Thomas composed Agnegram in 1998 to honor the 90th birthday of stalwart San Francisco Symphony patron Agnes Albert. The work is a jazzy, boisterous march for large orchestra in which Thomas toys with the musical spelling of A-G-N-E-S (as Bach, Shostakovich, and others did with their own names), generating an unexpected series of pitches he uses as melodic material. Orozco-Estrada, new principal conductor of the RAI Orchestra, led a swaggering performance, the orchestra projecting the score’s zaniness and capturing Thomas’s clever manipulations.
Hilary Hahn was originally billed as the soloist in Barber’s Violin Concerto, but was forced to withdraw over the summer after suffering a double-pinched nerve that required sustained rest. The early cancellation allowed enough time to replace her with young phenom Benjamin Beilman, who was able to stand in with no alteration to the program.
From the Allegro’s opening measures, Beilman was sensitively attuned to Barber’s searching lyricism. The violinist sustained the movement’s seemingly endless lines, and the more agitated moments always felt within the context of its inward aesthetic.
The Andante began with a luminous oboe solo from William Welter, and Beilman expertly charted the movement, from his delicate entrance to the central turbulence, ultimately offering his own glowing G-string rendition of the main theme near the end.
There was a nervous moment in the closing Presto in moto perpetuo where Beilman’s bow appeared to slip off the strings, risking disaster in this breakneck closer. The soloist recovered in remarkable fashion, emphasizing the longer lines hidden in Barber’s flurry of notes. Orozco-Estrada presided over a supple accompaniment that was responsive to his soloist’s interpretation, even if the final exclamation mark was not entirely together.
As an encore Beilman gave the Gavotte en Rondeau from Bach’s Partita No. 3 in E Major, BWV 1006. Beilman’s Bach felt like Baroque Barber, tending in a more Romantically inflected direction. While there is a case to be made for this approach, it did not feel entirely idiomatic or convincing Thursday, with some of Beilman’s ornamentation drawing chuckles from the lower balcony.
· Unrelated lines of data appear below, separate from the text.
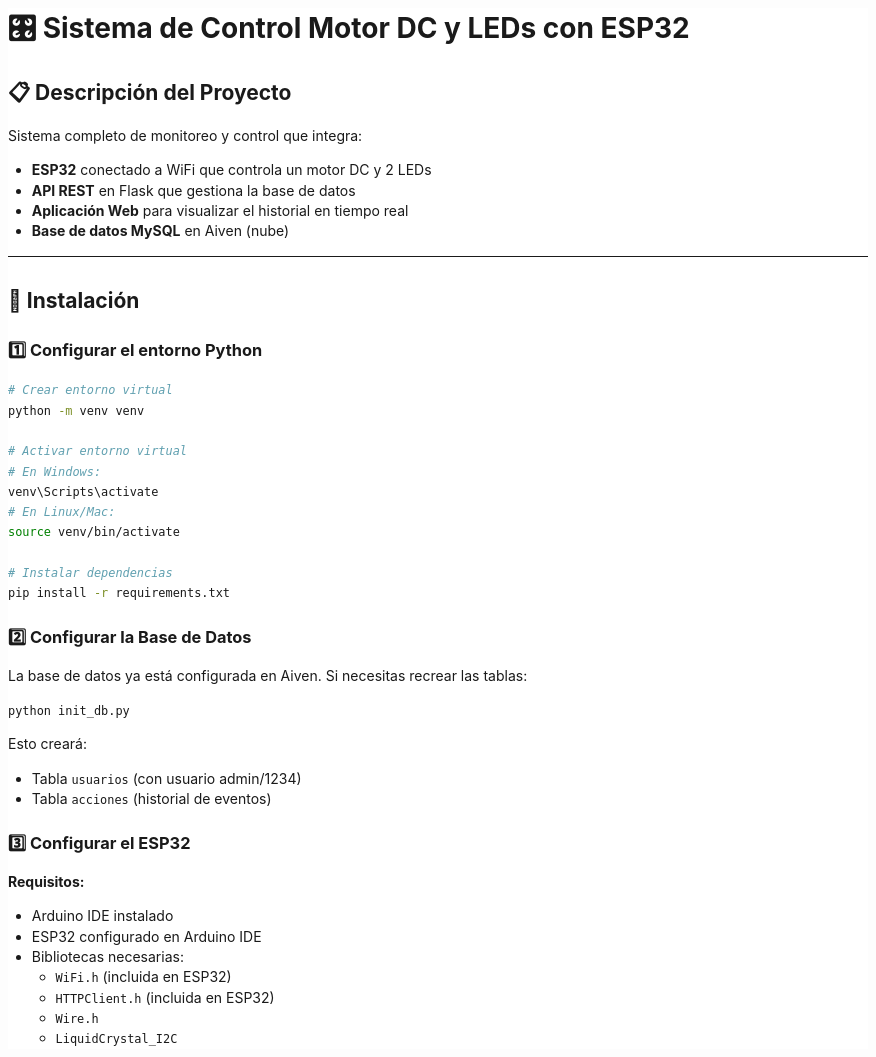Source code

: # 🎛️ Sistema de Control Motor DC y LEDs con ESP32

## 📋 Descripción del Proyecto

Sistema completo de monitoreo y control que integra:
- **ESP32** conectado a WiFi que controla un motor DC y 2 LEDs
- **API REST** en Flask que gestiona la base de datos
- **Aplicación Web** para visualizar el historial en tiempo real
- **Base de datos MySQL** en Aiven (nube)

---

## 🚀 Instalación

### 1️⃣ Configurar el entorno Python

```bash
# Crear entorno virtual
python -m venv venv

# Activar entorno virtual
# En Windows:
venv\Scripts\activate
# En Linux/Mac:
source venv/bin/activate

# Instalar dependencias
pip install -r requirements.txt
```

### 2️⃣ Configurar la Base de Datos

La base de datos ya está configurada en Aiven. Si necesitas recrear las tablas:

```bash
python init_db.py
```

Esto creará:
- Tabla `usuarios` (con usuario admin/1234)
- Tabla `acciones` (historial de eventos)

### 3️⃣ Configurar el ESP32

**Requisitos:**
- Arduino IDE instalado
- ESP32 configurado en Arduino IDE
- Bibliotecas necesarias:
  - `WiFi.h` (incluida en ESP32)
  - `HTTPClient.h` (incluida en ESP32)
  - `Wire.h`
  - `LiquidCrystal_I2C`
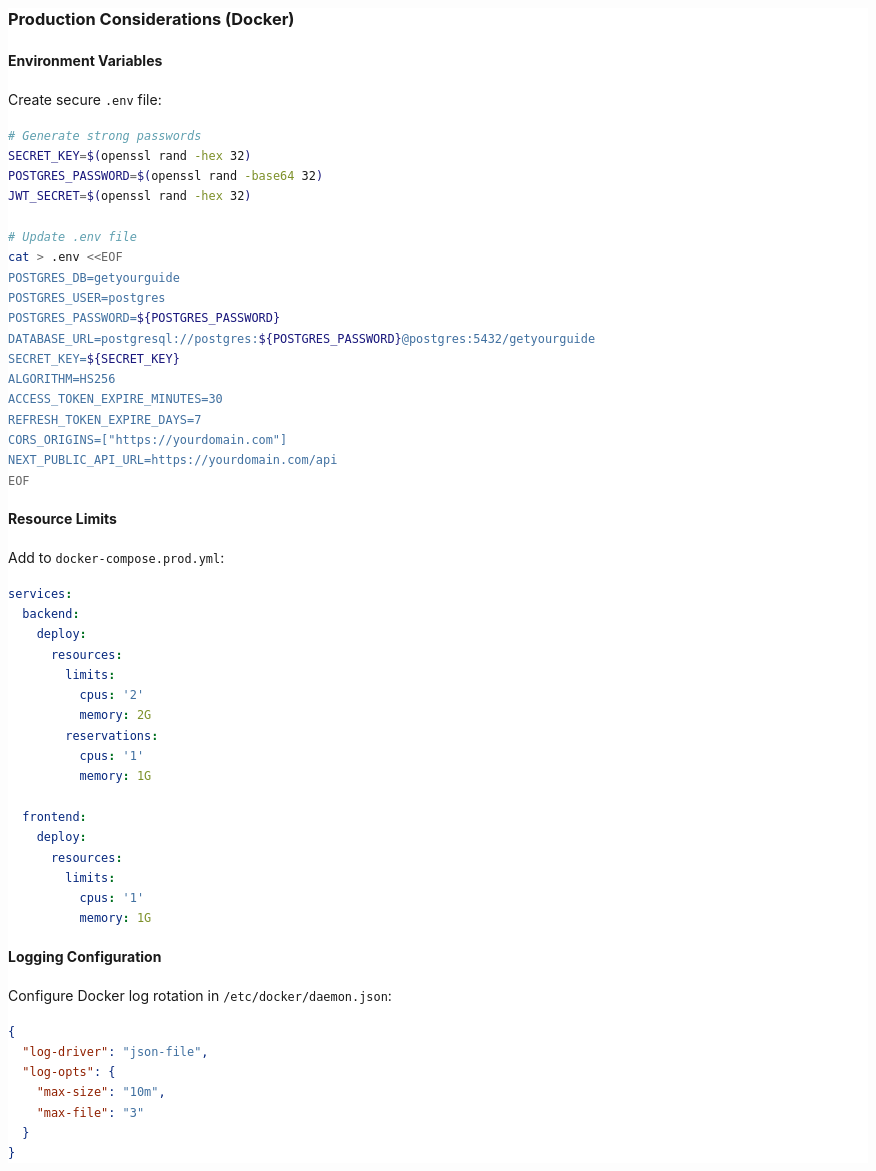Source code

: ### Production Considerations (Docker)

#### Environment Variables
Create secure `.env` file:
```bash
# Generate strong passwords
SECRET_KEY=$(openssl rand -hex 32)
POSTGRES_PASSWORD=$(openssl rand -base64 32)
JWT_SECRET=$(openssl rand -hex 32)

# Update .env file
cat > .env <<EOF
POSTGRES_DB=getyourguide
POSTGRES_USER=postgres
POSTGRES_PASSWORD=${POSTGRES_PASSWORD}
DATABASE_URL=postgresql://postgres:${POSTGRES_PASSWORD}@postgres:5432/getyourguide
SECRET_KEY=${SECRET_KEY}
ALGORITHM=HS256
ACCESS_TOKEN_EXPIRE_MINUTES=30
REFRESH_TOKEN_EXPIRE_DAYS=7
CORS_ORIGINS=["https://yourdomain.com"]
NEXT_PUBLIC_API_URL=https://yourdomain.com/api
EOF
```

#### Resource Limits
Add to `docker-compose.prod.yml`:
```yaml
services:
  backend:
    deploy:
      resources:
        limits:
          cpus: '2'
          memory: 2G
        reservations:
          cpus: '1'
          memory: 1G

  frontend:
    deploy:
      resources:
        limits:
          cpus: '1'
          memory: 1G
```

#### Logging Configuration
Configure Docker log rotation in `/etc/docker/daemon.json`:
```json
{
  "log-driver": "json-file",
  "log-opts": {
    "max-size": "10m",
    "max-file": "3"
  }
}
```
The second half had something of the feel of a Pops concert, with three familiar crowd-pleasing works following one after the other, and Orozco-Estrada announcing a slight shift in their order from the stage (a matter of his own preference). A loose theme of love stories connected the selections.
First up was Tchaikovsky’s inescapable Romeo and Juliet. Orozco-Estrada led an atmospheric wind chorale that set the stage for the ensuing drama, and the B Minor battle sequences went with conflictual vehemence. The love theme passed organically from English horn and violas to the high winds, and had euphoric sweep in its delayed big return. The coda began with a sepulchral air that Orozco-Estrada built to its final apotheosis.
Bernstein’s Overture to West Side Story followed (in the concert version arranged by Maurice Peress). This is the music that plays during the opening credits of the 1961 film, and is a compact highlight reel, like an abbreviated Symphonic Dances, that includes the gang music, “Tonight,” and “Mambo.” Orozco-Estrada brought out the music’s infectious high-stepping, turning toward the audience to join the second shout of “Mambo!” and continuing the informal feel of the evening.
The evening closed with Ginastera’s Four Dances from Estancia. The rustic “Land Workers” characteristically swirled between 6/8 and 3/4, balanced by Stefán Ragnar Höskuldsson’s spacious flute solo to open the “Wheat Dance.” The final two dances had an almost primal energy under Orozco-Estrada’s enthusiastic direction—one heard echoes of Rite of Spring—with the “Final Dance (Malambo)” surging with precipitous abandon to close the night.
The program will be repeated 1:30 p.m. Friday. cso.org
Posted in Performances
Posted Sep 20, 2024 at 4:34 pm by Frank Monnelly
I attended the Friday afternoon performance.What struck me was how the orchestra was completely authentic in its playing of each piece. From a romantic reading of the Barber and Tchaikovsky to a Broadway pit band for the Bernstein and the Latin Ginastera. Not to mention the quirkiness of the Thomas.
A virtuoso performance by the orchestra and conductor.
Posted Sep 23, 2024 at 1:05 am by Peppo
Beautifully written, this was a joy to read after attending the concert with my wife.